**WORK INSTRUCTIONS:**
Spot each line in the records below where the word "Page" occurs, then copy it.

**ENTRIES SHOWN:**
----
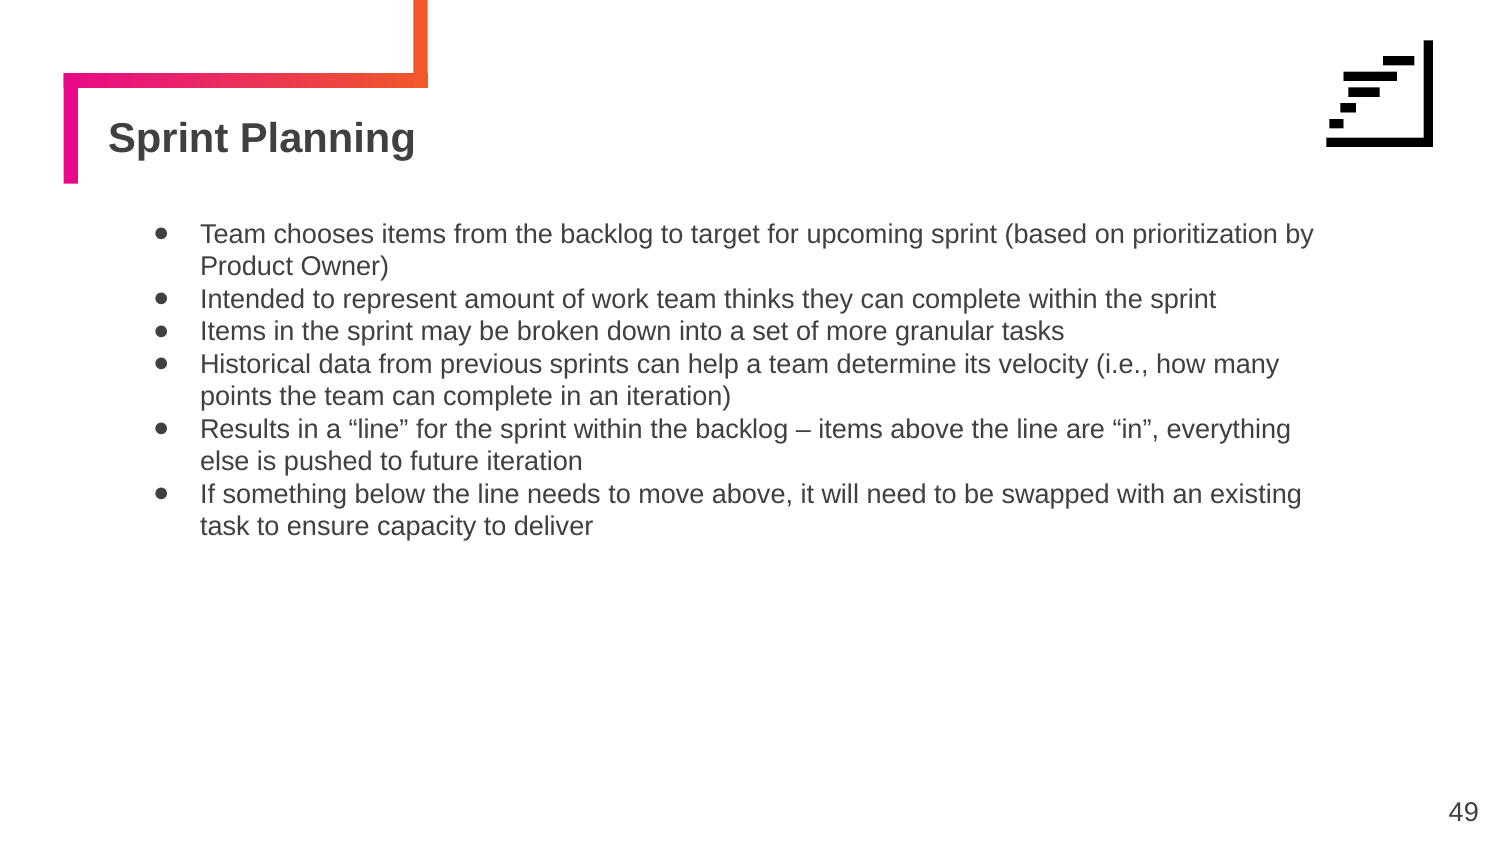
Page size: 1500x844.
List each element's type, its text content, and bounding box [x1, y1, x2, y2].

title Sprint Planning [100, 117, 1299, 168]
picture [1304, 18, 1455, 169]
subtitle Team chooses items from the backlog to target for upcoming sprint (based on prioritization by Product Owner) Intended to represent amount of work team thinks they can complete within the sprint Items in the sprint may be broken down into a set of more granular tasks Historical data from previous sprints can help a team determine its velocity (i.e., how many points the team can complete in an iteration) Results in a “line” for the sprint within the backlog – items above the line are “in”, everything else is pushed to future iteration If something below the line needs to move above, it will need to be swapped with an existing task to ensure capacity to deliver [100, 168, 1352, 690]
slide_number 49 [1403, 779, 1494, 844]
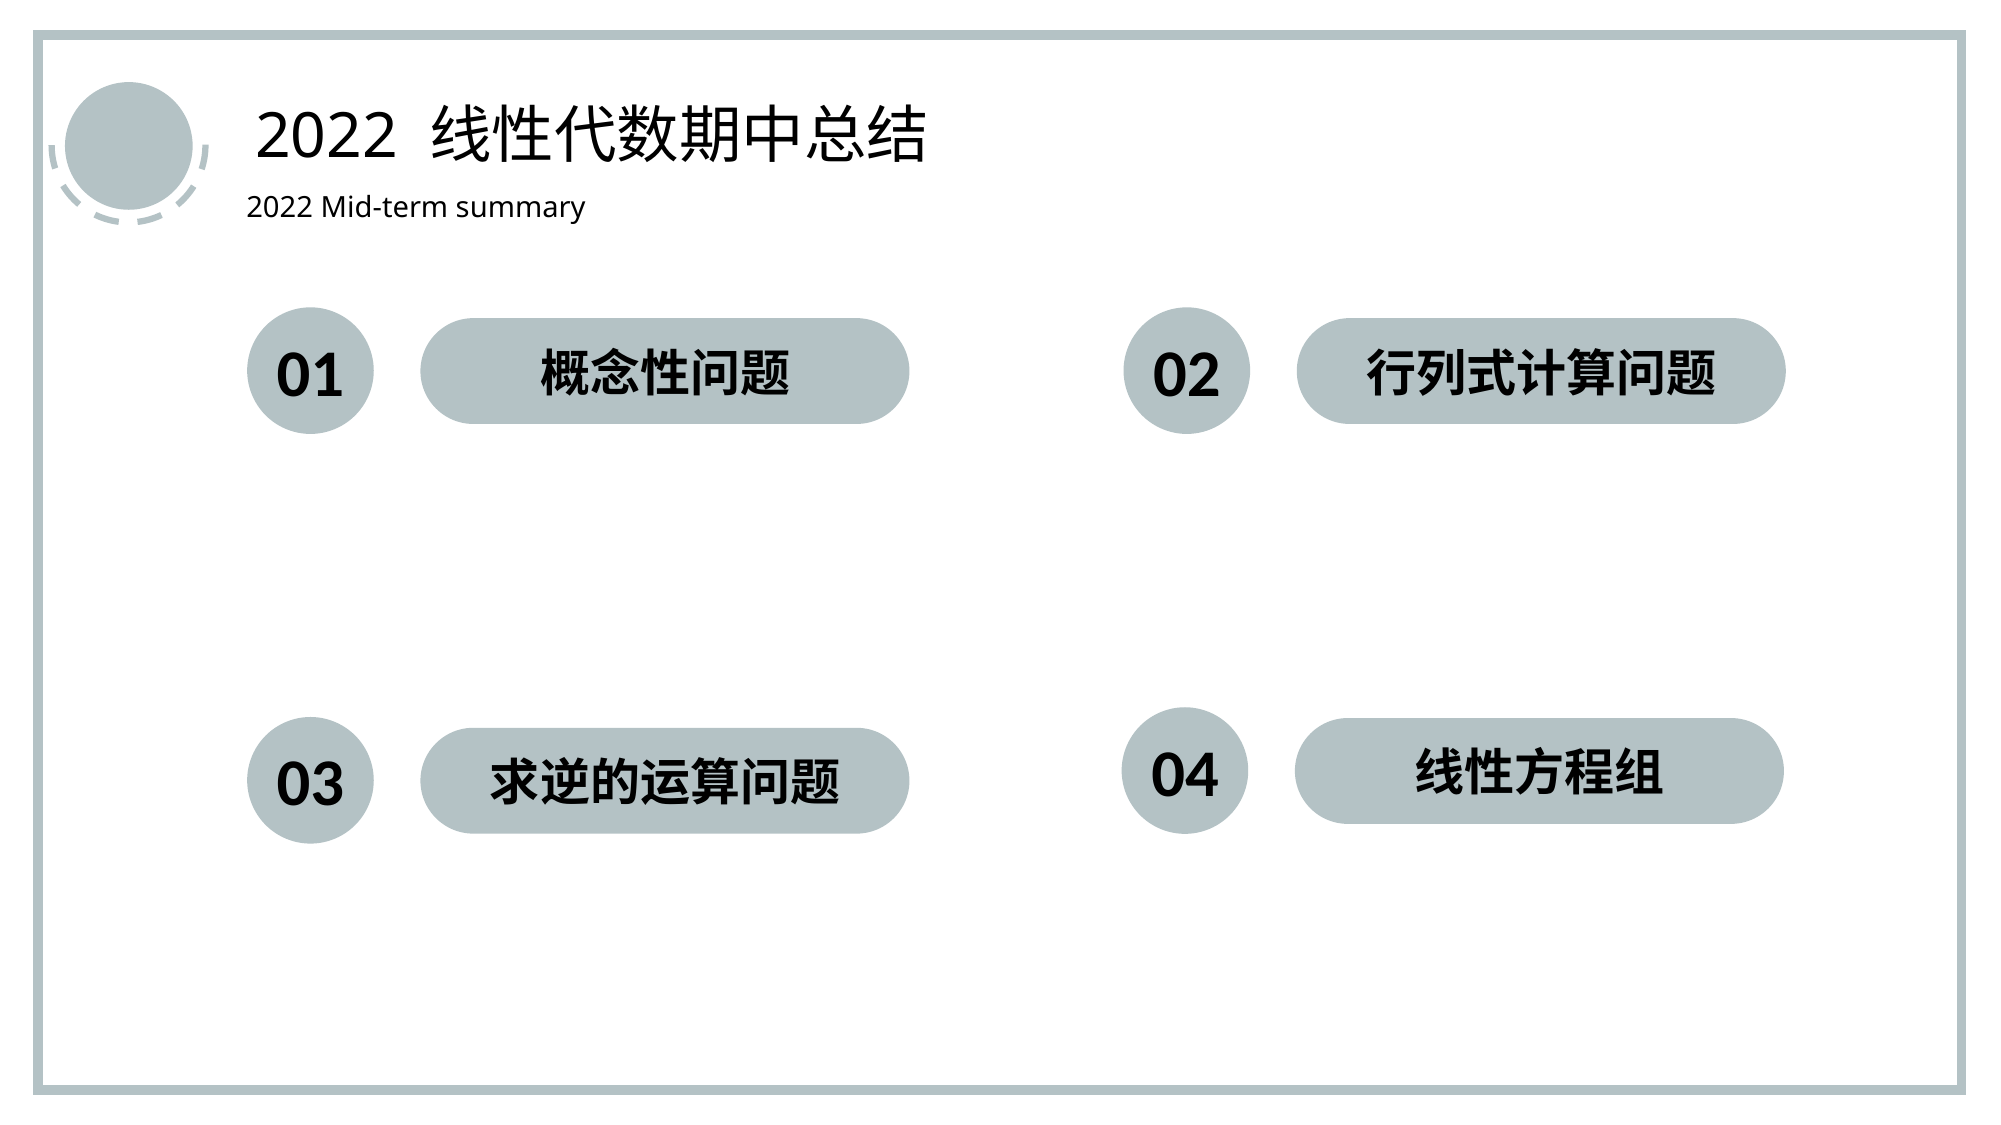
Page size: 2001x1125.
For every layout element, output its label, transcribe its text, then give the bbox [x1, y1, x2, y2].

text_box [247, 307, 374, 434]
text_box 线性方程组 [1294, 718, 1784, 824]
text_box [63, 81, 194, 145]
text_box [247, 716, 374, 844]
text_box [51, 144, 206, 223]
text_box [1121, 707, 1249, 834]
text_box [221, 87, 963, 232]
text_box [37, 34, 1963, 1091]
text_box 行列式计算问题 [1296, 318, 1786, 424]
text_box 求逆的运算问题 [420, 727, 910, 834]
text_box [1123, 307, 1251, 434]
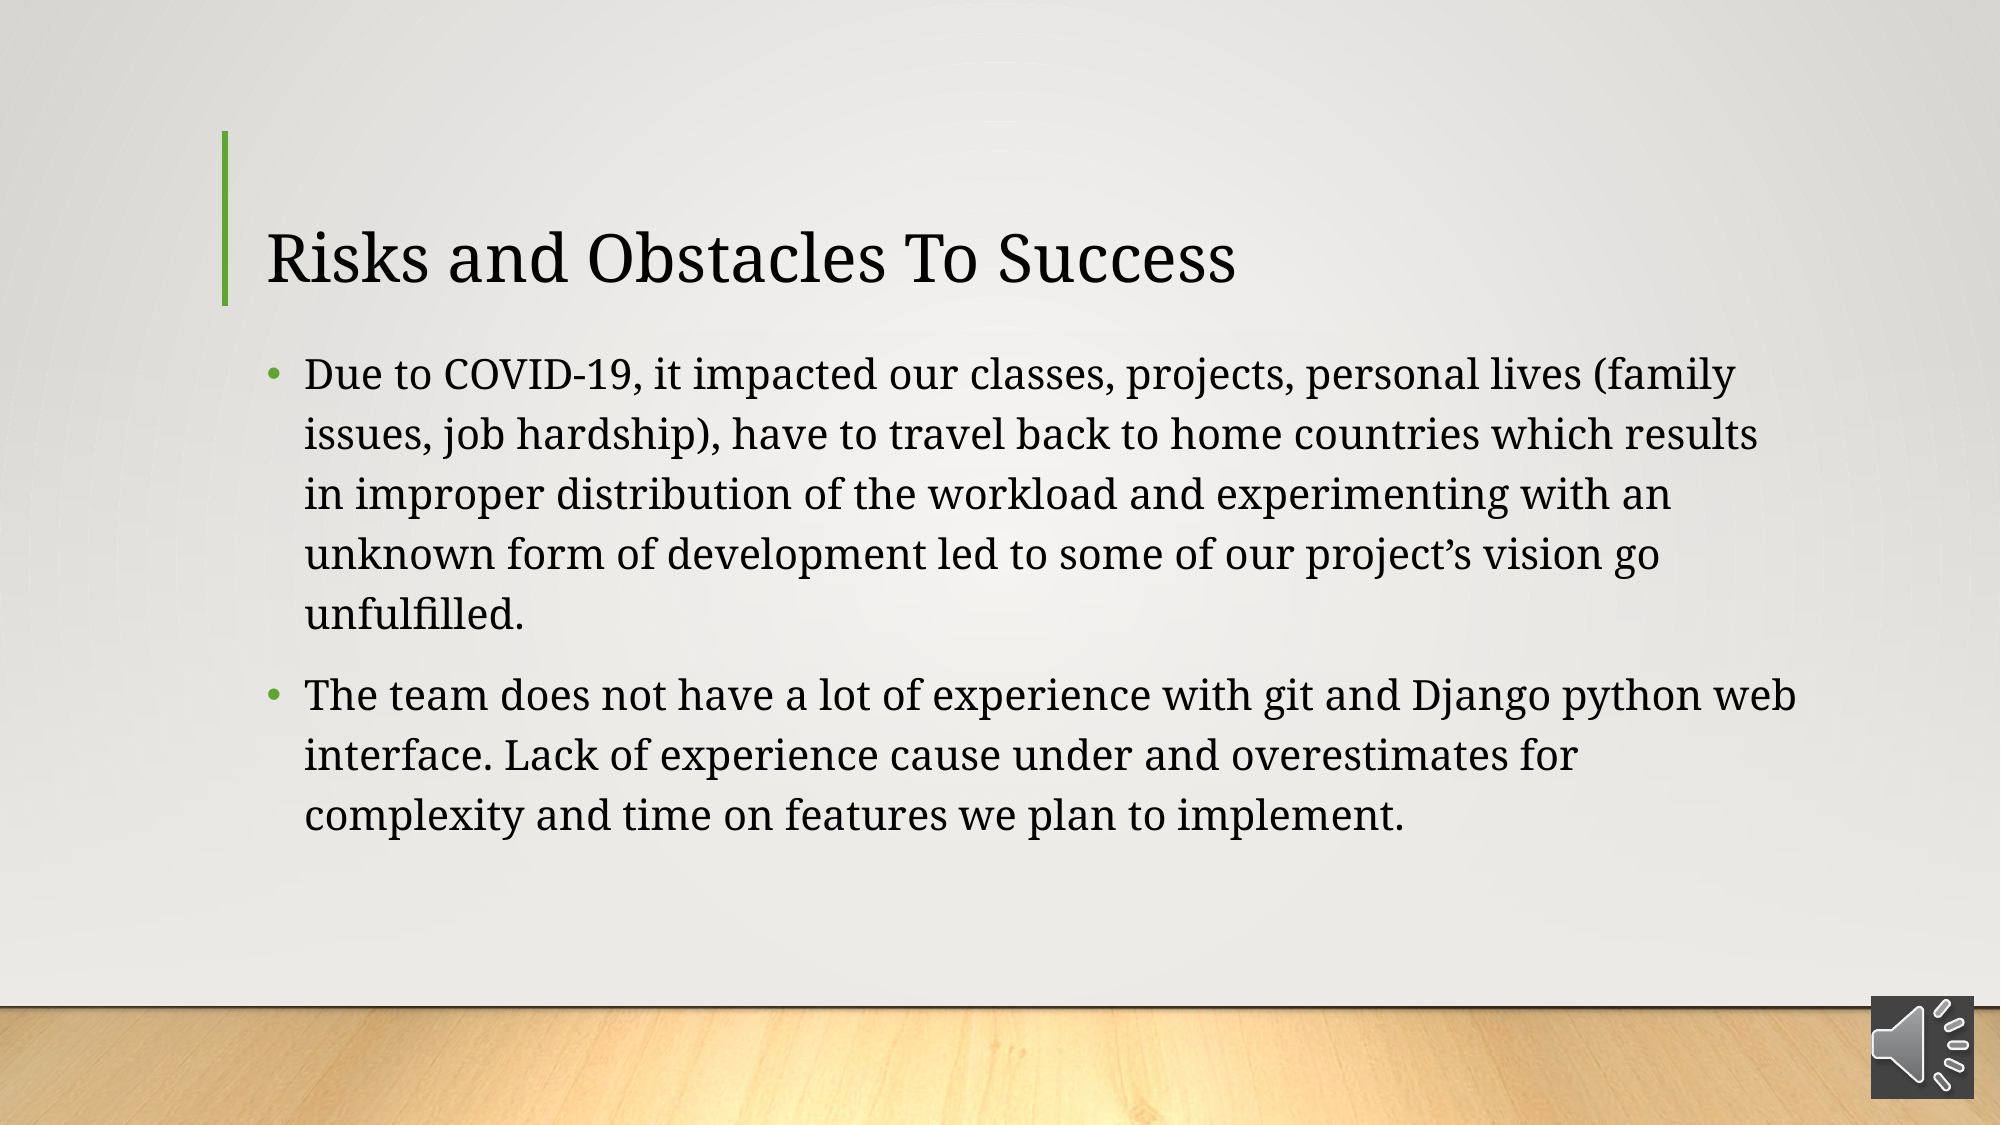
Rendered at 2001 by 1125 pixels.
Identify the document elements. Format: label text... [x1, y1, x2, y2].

title Risks and Obstacles To Success [251, 131, 1814, 305]
picture [0, 995, 2000, 1125]
list Due to COVID-19, it impacted our classes, projects, personal lives (family issues, job hardship), have to travel back to home countries which results in improper distribution of the workload and experimenting with an unknown form of development led to some of our project’s vision go unfulfilled. The team does not have a lot of experience with git and Django python web interface. Lack of experience cause under and overestimates for complexity and time on features we plan to implement. [251, 330, 1814, 897]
----
**ANSWER TO THIS TASK:**
Page size: 1500x844.
Page size: 2001x1125.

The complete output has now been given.